What you don't want on your first layer is cotton, known by many outdoorsmen as 'dead man's cloth' because it retains moisture. A good fabric for your first layer is polypropylene. Wool is another good first layer, but many people (like me) can't stand wool next to their skin without it becoming irritated. You can find inexpensive polypropylene winter underwear instead of a brand name like "Under Armor", but if you need to buy something, you're better off spending more money on a good first layer of clothing than on the last.
For the second and third layer, make sure that the clothing isn't tight. It needs to be loose fitting so that it can provide insulation. A heavy sweater and a good winter coat should suffice.

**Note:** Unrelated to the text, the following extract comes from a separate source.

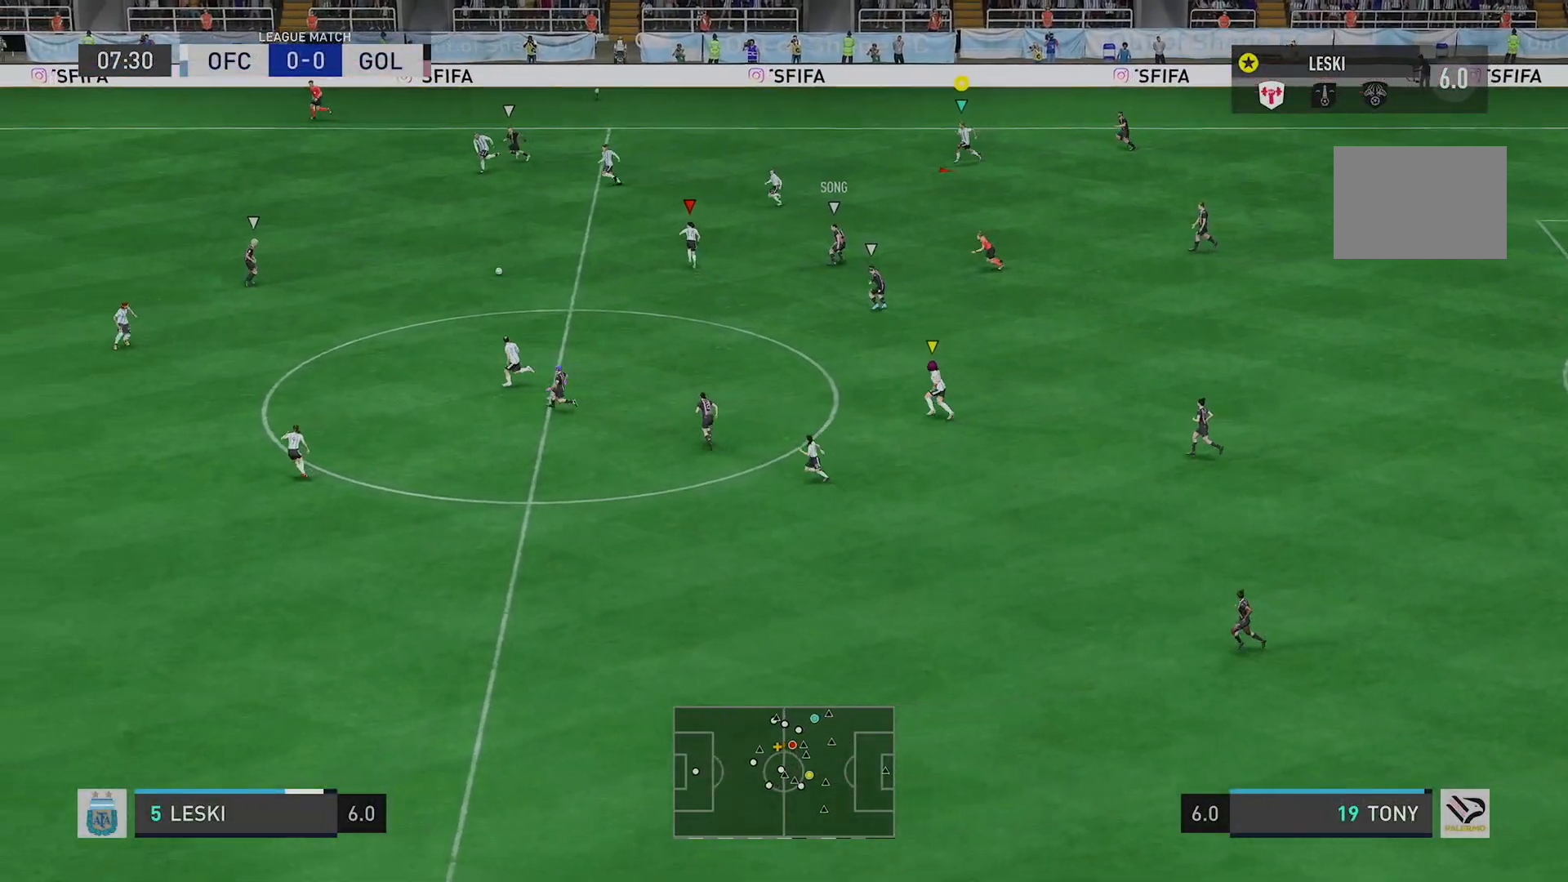
{"buttons": ["R1"], "left_stick": "left", "right_stick": "center", "events": [[50, "R2", "up"], [116, "R1", "down"]]}
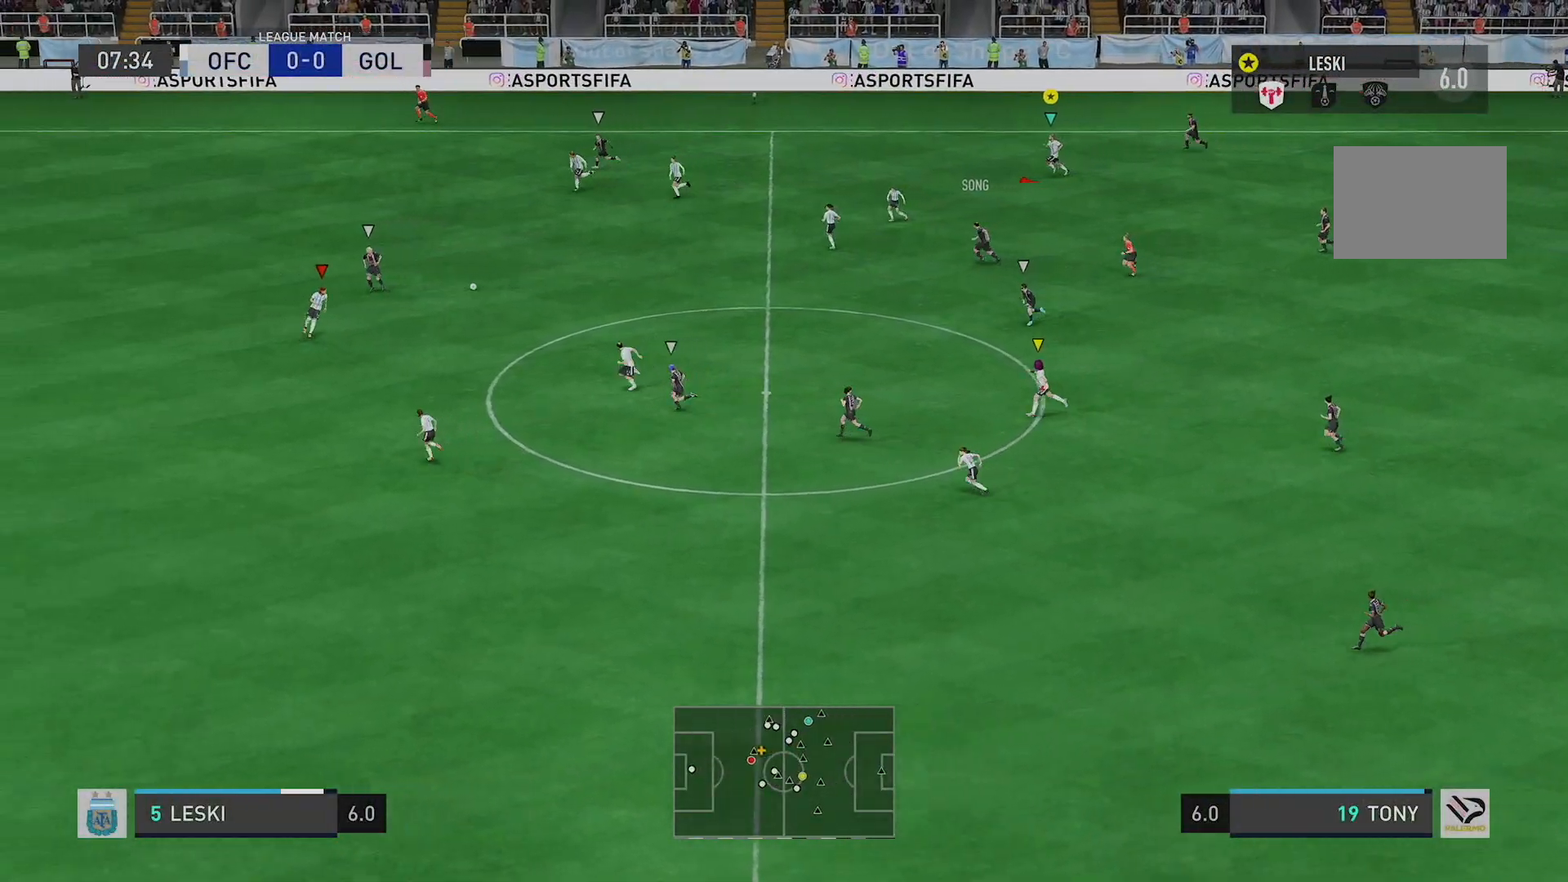
{"buttons": [], "left_stick": "left", "right_stick": "center", "events": [[317, "R1", "up"]]}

The concept of layering includes your feet, so no cotton socks. Ideally you'll wear two layers on your feet, the first layer being a very thin sock of the fabric we've talked about above. This fabric is nearly as thin as a nylon stocking, but it will shield your feet from the next layer. For the next layer, you want wool socks.
I personally don't like sticking the hand warmer packets into my shoes, because when you become active again your feet can get hot and uncomfortable. If you do this at the game, be sure to remove the packets from your shoes.
You're going to the big game and you're wearing heavy clothing. I know what you're thinking - that you could sneak a keg into the game without anyone finding it. Alcohol can make you feel warm, but it will constrict the blood vessels in your hands, feet, and legs, which cuts down on circulation, effectively making you colder.
Most people don't understand that you can become dehydrated in cold weather, but it can be worse than hot weather. The air is dry, your body is working to stay warm, and you may not realize how much you've been sweating. Plan on drinking water.
If you're going to be drinking alcohol at the game, make sure you stick together with your friends. Don't let someone wander off into the night with the idea that they'll be okay. If they pass out, and they're outdoors all night, they will be dead by morning. This is not an embellishment.
You don't have to spend a ton on winter clothing to stay warm. You can certainly go out and buy the best if you have the extra cash, because outfitters like Cabela's and Bass Pro Shops certainly have everything. But if you're going to a one-time event like the Big 12 Championship this weekend in Kansas City, why spend a fortune on something you might not need again?
Hopefully, we've provided some tips to stay warm this Saturday night and make the Big 12 Championship game a more enjoyable experience.
We have one more tip - we've saved the best for last. Cold nights are best spent with someone else. There's nothing like extra body heat to keep you warm.